TASK: Return a faithful copy of all the entries, omitting the images.

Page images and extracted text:
----------
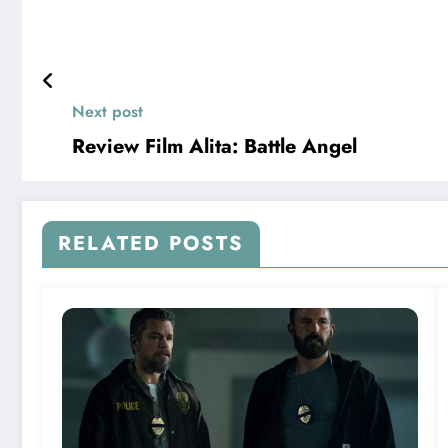
Next post
Review Film Alita: Battle Angel
RELATED POSTS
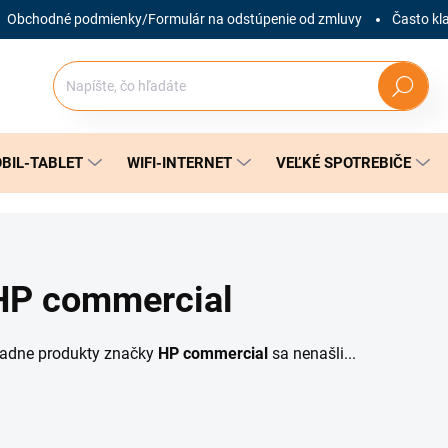
Obchodné podmienky/Formulár na odstúpenie od zmluvy
Často kl
Hľadať
BIL-TABLET
WIFI-INTERNET
VEĽKÉ SPOTREBIČE
HP commercial
iadne produkty značky
HP commercial
sa nenašli...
----------
TASK SOLUTION:
Next post
Review Film Alita: Battle Angel
RELATED POSTS
Obchodné podmienky/Formulár na odstúpenie od zmluvy
Často kl
Hľadať
BIL-TABLET
WIFI-INTERNET
VEĽKÉ SPOTREBIČE
HP commercial
iadne produkty značky
HP commercial
sa nenašli...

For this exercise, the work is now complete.